The rule also establishes enhanced penalties for violations and new tools to ensure employer compliance, including audits, revocation of approved labor certifications, increased debarment authority and substantial increases in fines - up to $100,000 for violations resulting in serious injury or death of a worker. The rule also will prohibit employers and recruiters from charging fees to workers for access to jobs, a practice that in the past has led to many reported abuses.  The rule will go into effect on January 17, 2009.

H-2B Rule.  On December 18, 2008, the U.S. Department of Labor’s Employment and Training Administration (ETA) and Employment Standards Administration (ESA) published a final rule amending the H-2B program for employing foreign workers not working in agricultural jobs. The final rule re-engineers the process by which employers obtain a temporary labor certification from the DOL for use in petitioning the DHS to employ a nonimmigrant worker in H-2B status.

The H2B working visa is a nonimmigrant visa which allows foreign nationals to enter into the U.S. temporarily and engage in nonagricultural employment which is seasonal, intermittent, a peak load need, or a one-time occurrence. 

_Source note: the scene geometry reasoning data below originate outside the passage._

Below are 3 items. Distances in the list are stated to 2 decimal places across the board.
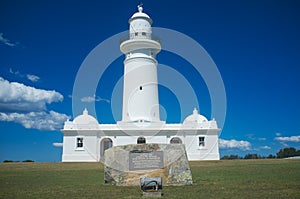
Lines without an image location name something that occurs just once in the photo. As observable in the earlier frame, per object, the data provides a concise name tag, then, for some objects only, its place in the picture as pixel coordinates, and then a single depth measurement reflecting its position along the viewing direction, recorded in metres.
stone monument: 11.62
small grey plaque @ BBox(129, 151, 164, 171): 11.84
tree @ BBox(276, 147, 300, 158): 38.07
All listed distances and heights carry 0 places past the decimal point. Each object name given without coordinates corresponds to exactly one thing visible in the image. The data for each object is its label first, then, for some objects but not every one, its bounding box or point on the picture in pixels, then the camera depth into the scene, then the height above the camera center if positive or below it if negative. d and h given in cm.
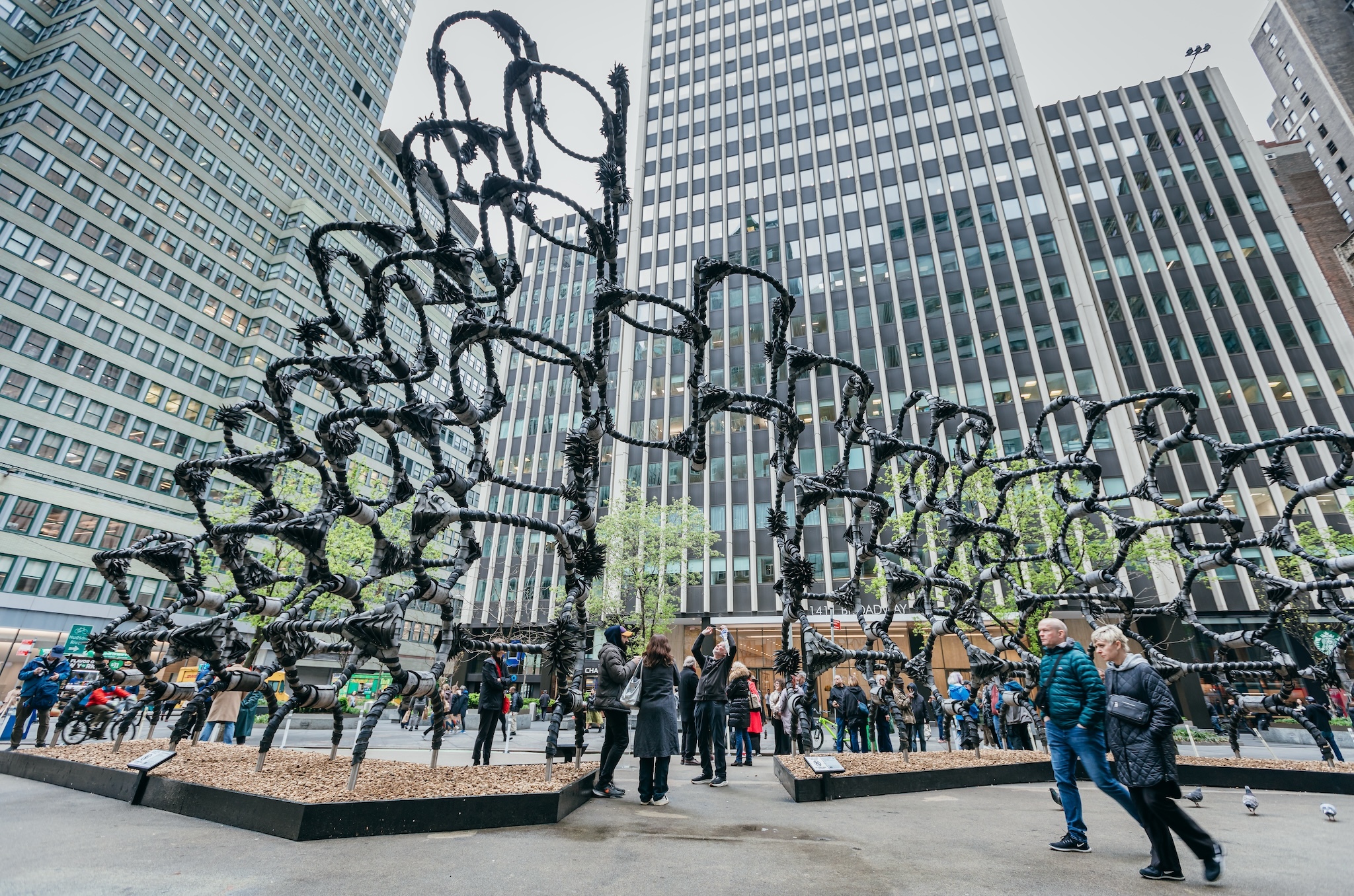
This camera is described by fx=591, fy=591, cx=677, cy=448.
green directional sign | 1709 +127
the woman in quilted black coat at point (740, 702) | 1112 -15
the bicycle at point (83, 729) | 1327 -100
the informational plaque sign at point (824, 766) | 713 -79
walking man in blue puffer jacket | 496 -14
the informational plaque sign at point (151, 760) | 598 -73
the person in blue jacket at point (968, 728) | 956 -49
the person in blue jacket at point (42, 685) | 1087 -7
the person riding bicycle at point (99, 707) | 1371 -53
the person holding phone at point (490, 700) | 1038 -19
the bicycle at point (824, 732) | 995 -105
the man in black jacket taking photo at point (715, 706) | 902 -17
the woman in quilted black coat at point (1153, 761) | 421 -40
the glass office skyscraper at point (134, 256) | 3578 +2902
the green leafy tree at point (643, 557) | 3256 +707
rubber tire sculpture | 602 +239
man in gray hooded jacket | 691 -9
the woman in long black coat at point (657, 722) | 691 -31
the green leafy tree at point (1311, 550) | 2498 +650
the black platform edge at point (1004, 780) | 766 -109
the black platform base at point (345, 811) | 488 -103
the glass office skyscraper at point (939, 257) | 3750 +2984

To show a “one time occurrence,” the employer must establish that the employer has not employed workers to perform the services or labor in the past and the petitioner will not need workers to perform the services in the future, or that it has an employment situation that is otherwise permanent, but a temporary event of short duration has created the need for a temporary occurrence. 

To show a “seasonal need,” the employer must establish that the services or labor is traditionally tied to a season of the year by an event or pattern and is of a recurring nature. 

To show a “peak load need,” the employer must establish that it regularly employs permanent workers to perform services or labor at the place of employment and that it needs to supplement its permanent staff at the place of employment on a temporary basis due to a seasonal or short term demand and that the temporary additions to staff will not become a part of the employer’s regular operation.

Similar to the new process for H-2A visas described above, the new H-2B visa rule also adopts an employer-attestation model. Under the threat of fines and other penalties, employers will attest that they have complied with all the H-2B program’s requirements and submit evidence of their recruitment efforts along with their application.  The DOL may debar for up to three years employers, attorneys and agents found to have committed fraud or willful misrepresentation concerning the H-2B employment-based immigration program, or failed to cooperate with Labor Department audits or investigations.

The regulations also allow the DOL to reinstate illegally laid off U.S. workers, assess civil monetary penalties up to $10,000 and award back wages for violations of the program.  The final rule is effective on January 18, 2009.

Davis-Bacon Rule. On December 19, 2008, the DOL’s Wage and Hour Division (WHD) published a final rule revising regulations under the Davis-Bacon and related Acts (DBRA) and the Copeland Anti-Kickback Act to discontinue the reporting of employee social security numbers and personal addresses on weekly certified payrolls. Instead, employers will be required to use individual identifying numbers for employees that, “in virtually all cases,” will be the last four digits of each employee’s social security number. 

The Davis Bacon and Related Acts (DBRA) requires all contractors and subcontractors performing work on federal or District of Columbia construction contracts or federally assisted contracts in excess of $2,000 to pay their laborers and mechanics not less than the prevailing wage rates and fringe benefits for corresponding classes of laborers and mechanics employed on similar projects in the area. The prevailing wage rates and fringe benefits are determined by the Secretary of Labor for inclusion in covered contracts.

Employers working under DBRA-covered contracts should redact this personal information from weekly submissions to the WHD.  The final rule is effective on January 18, 2009.